Ottawa – Today, on the eve of international Human Rights Day, Linda Duncan, Member of Parliament for Edmonton-Strathcona, tabled Bill C-202. The private member’s bill could lead to Canada’s first federal Environmental Bill of Rights (EBR).

“Living in a healthy environment is a basic human right that should be enshrined in law” says Ecojustice’s Manager of Legislative Affairs, Pierre Sadik. “Around the globe, the right to a healthy environment has gained legal recognition faster than any other human right during the last 50 years and it’s time for Canada to catch up.”


Several provinces and territories have environmental rights legislation.  Now, Ecojustice and the David Suzuki Foundation are hopeful that federal politicians are ready to come together across party lines to support the right to clean air, safe drinking water and a stable climate.


“At the municipal level, the City of Toronto is poised to become the 100
th Canadian municipality to pass a declaration supporting its residents’ right to a healthy environment later this week,” says Alaya Boisvert, Manager of Blue Dot Government and Partner Relations at the David Suzuki Foundation. “That should send a strong message to Ottawa that environmental rights is an idea that’s time has come.”

A federal EBR would go a long way toward strengthening Canada’s legal framework for protecting the environment. It would establish that the federal government recognizes that Canadians do have a right to a healthy environment.

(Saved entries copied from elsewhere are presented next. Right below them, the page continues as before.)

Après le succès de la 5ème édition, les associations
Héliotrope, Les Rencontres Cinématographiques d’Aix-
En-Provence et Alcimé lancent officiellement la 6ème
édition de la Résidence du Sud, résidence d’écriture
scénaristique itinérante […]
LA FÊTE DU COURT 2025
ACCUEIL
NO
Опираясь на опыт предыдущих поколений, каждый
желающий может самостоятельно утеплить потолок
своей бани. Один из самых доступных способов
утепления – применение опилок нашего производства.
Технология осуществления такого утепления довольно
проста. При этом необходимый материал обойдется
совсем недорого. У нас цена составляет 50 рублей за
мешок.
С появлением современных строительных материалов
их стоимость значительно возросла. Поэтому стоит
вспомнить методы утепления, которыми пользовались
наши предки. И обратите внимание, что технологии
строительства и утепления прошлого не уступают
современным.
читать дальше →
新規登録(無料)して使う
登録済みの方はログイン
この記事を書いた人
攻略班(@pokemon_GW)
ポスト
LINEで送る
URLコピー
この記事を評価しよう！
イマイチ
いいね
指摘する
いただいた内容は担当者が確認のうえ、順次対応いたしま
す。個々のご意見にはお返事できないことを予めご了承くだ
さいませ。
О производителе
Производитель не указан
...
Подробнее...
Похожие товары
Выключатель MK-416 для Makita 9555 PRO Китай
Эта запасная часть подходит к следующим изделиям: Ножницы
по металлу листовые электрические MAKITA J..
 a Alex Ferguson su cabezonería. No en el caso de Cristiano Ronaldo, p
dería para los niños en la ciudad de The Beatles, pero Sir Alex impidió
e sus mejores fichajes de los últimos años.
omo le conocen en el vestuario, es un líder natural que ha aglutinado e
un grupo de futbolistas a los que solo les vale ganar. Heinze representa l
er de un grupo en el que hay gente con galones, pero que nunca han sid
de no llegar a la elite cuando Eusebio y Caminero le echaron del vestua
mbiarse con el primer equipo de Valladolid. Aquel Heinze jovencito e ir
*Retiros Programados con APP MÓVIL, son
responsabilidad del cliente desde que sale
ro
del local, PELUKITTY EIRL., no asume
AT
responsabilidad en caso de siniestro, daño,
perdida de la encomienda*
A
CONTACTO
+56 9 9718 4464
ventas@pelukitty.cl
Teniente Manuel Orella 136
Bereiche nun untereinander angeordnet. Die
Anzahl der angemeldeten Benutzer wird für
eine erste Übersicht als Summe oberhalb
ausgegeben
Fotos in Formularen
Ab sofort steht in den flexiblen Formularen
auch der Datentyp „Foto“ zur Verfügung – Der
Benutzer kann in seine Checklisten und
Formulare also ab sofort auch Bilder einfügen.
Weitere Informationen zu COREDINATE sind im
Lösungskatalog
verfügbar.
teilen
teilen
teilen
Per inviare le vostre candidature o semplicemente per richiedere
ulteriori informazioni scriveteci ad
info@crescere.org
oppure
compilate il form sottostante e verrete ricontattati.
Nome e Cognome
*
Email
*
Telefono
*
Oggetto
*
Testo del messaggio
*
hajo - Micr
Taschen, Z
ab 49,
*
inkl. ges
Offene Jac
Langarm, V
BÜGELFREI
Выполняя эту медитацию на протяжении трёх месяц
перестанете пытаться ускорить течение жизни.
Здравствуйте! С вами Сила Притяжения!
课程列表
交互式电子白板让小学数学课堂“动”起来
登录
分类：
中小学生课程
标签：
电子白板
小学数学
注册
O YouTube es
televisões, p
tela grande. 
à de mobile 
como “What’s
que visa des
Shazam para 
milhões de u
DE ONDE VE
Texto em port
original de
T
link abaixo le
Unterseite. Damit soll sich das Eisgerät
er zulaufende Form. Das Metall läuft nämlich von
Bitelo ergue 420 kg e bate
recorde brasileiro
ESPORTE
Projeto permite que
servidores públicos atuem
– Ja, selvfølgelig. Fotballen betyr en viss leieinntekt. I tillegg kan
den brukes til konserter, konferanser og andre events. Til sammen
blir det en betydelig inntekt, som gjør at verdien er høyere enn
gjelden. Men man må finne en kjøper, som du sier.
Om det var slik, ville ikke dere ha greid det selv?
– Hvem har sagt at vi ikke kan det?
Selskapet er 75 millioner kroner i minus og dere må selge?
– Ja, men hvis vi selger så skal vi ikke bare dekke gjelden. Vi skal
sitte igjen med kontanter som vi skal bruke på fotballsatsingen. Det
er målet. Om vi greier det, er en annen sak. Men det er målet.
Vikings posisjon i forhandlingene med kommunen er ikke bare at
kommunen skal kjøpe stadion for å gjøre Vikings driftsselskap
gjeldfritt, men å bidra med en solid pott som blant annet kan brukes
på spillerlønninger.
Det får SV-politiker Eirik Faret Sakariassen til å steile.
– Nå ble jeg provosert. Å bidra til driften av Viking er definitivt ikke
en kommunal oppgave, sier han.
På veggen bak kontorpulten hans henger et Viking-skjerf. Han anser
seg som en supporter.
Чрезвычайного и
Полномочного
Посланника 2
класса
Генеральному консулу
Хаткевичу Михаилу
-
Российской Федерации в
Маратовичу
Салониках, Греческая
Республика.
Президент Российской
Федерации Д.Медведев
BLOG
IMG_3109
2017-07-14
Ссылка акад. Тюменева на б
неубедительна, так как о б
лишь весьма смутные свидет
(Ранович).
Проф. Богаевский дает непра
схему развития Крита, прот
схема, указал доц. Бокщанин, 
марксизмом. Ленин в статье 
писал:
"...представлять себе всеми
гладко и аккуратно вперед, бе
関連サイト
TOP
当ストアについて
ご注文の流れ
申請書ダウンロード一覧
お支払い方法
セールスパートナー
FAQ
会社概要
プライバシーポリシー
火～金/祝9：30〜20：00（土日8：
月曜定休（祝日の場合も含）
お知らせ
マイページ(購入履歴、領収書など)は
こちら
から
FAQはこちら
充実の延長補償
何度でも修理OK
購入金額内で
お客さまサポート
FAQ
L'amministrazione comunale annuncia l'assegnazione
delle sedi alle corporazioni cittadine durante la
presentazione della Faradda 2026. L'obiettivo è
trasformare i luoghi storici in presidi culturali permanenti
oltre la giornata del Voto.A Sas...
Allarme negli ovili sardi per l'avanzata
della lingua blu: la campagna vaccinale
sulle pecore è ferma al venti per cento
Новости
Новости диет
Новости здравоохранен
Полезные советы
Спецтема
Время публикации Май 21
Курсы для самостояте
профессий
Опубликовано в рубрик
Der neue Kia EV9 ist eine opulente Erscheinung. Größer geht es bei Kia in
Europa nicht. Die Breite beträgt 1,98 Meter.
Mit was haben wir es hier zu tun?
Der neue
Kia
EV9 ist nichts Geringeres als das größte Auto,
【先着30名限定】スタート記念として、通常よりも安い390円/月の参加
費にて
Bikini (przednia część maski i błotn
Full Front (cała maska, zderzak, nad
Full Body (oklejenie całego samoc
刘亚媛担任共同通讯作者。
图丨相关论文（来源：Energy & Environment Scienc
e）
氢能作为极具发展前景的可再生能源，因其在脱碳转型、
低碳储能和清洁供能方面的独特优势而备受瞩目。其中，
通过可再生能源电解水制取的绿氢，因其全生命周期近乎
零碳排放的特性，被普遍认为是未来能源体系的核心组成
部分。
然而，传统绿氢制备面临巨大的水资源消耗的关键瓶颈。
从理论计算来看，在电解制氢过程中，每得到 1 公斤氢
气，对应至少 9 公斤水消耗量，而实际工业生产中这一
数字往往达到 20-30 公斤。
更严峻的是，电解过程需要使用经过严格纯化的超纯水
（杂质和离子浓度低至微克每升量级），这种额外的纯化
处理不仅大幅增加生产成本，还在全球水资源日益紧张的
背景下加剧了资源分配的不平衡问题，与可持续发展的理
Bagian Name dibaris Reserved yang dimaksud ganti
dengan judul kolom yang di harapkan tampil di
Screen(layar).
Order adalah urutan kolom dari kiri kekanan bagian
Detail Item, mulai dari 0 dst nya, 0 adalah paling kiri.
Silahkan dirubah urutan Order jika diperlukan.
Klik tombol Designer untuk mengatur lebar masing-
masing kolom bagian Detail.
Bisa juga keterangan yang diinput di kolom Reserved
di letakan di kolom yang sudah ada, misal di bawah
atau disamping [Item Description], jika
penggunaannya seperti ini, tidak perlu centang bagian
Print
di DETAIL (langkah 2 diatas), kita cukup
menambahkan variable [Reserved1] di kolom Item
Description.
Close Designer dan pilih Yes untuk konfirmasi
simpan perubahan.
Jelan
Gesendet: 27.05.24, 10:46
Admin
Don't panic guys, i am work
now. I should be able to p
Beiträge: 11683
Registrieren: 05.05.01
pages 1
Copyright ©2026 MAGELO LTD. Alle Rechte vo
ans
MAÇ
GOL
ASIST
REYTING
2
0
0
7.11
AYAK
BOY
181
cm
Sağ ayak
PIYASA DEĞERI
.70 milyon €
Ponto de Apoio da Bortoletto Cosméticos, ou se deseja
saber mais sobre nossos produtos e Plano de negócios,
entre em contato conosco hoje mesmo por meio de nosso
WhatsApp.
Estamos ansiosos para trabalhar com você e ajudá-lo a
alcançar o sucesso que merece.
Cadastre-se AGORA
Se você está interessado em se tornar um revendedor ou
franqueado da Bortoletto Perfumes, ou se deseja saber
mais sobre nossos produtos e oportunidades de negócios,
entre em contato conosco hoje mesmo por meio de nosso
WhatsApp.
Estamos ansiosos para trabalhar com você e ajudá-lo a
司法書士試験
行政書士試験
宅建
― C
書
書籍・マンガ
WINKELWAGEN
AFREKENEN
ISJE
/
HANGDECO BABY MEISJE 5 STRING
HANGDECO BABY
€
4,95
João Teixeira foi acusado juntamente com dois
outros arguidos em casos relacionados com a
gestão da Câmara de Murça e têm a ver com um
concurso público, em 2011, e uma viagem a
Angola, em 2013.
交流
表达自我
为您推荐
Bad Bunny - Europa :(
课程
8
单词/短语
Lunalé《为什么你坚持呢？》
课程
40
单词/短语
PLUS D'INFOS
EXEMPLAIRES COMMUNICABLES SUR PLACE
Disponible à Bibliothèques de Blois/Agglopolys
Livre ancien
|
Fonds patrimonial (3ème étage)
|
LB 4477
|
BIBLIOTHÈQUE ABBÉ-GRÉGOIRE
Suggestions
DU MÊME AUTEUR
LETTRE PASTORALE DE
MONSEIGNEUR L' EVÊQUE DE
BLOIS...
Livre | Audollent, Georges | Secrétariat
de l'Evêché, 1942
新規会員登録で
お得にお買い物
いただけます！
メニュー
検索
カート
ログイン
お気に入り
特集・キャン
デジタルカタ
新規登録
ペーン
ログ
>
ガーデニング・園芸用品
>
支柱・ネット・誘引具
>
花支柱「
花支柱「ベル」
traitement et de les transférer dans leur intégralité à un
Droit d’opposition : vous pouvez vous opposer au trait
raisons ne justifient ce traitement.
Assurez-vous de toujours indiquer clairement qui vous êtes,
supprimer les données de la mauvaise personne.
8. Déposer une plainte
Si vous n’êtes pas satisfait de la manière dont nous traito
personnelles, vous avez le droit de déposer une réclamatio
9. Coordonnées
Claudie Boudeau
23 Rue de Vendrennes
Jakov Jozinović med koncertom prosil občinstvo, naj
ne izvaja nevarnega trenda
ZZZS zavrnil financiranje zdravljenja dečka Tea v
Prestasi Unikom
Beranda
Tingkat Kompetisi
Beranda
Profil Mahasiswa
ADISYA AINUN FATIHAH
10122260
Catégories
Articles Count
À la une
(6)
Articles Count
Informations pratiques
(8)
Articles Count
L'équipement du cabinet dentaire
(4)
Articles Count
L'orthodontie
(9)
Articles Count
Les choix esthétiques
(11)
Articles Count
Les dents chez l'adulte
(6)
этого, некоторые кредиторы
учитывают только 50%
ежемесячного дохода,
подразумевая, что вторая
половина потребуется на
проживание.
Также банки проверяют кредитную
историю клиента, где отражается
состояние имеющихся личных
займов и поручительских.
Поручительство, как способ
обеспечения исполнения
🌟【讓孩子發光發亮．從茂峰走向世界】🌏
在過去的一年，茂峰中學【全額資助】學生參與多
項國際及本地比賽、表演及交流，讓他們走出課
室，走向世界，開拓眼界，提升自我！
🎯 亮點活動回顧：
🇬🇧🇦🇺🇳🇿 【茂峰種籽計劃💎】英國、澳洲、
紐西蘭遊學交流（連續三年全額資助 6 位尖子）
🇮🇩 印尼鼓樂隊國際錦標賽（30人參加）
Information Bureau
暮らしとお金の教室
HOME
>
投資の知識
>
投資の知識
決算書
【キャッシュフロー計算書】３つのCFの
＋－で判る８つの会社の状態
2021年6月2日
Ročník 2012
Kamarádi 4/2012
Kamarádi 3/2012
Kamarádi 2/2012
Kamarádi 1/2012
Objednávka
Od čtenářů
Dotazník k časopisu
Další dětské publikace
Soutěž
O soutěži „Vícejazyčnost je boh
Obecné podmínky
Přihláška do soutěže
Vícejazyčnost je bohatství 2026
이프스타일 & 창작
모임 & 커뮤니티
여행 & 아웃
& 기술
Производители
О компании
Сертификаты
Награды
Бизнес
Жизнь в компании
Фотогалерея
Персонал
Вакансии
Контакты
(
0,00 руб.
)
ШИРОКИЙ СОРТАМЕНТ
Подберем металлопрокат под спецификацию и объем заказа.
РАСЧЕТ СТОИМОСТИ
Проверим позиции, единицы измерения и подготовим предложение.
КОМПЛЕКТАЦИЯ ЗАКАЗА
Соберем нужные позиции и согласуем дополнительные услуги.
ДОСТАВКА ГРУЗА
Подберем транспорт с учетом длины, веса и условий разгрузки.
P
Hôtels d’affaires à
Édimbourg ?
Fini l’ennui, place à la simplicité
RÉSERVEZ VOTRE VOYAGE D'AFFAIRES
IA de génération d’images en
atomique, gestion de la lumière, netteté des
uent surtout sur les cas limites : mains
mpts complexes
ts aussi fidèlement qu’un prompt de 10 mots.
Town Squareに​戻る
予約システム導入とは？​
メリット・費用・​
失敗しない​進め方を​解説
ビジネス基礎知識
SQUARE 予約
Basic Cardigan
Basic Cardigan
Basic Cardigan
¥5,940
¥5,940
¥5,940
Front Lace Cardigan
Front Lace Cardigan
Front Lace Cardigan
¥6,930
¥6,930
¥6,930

The proposed EBR would ensure that Canadians have access to the information they need in order to be fully informed about environmental actions and decisions government makes, it would allow Canadians to participate in the process of developing, implementing and evaluating environmental law and policy, and it would provide Canadians with access to the courts, as a last resort, where there is an irreconcilable conflict over environmental decision-making.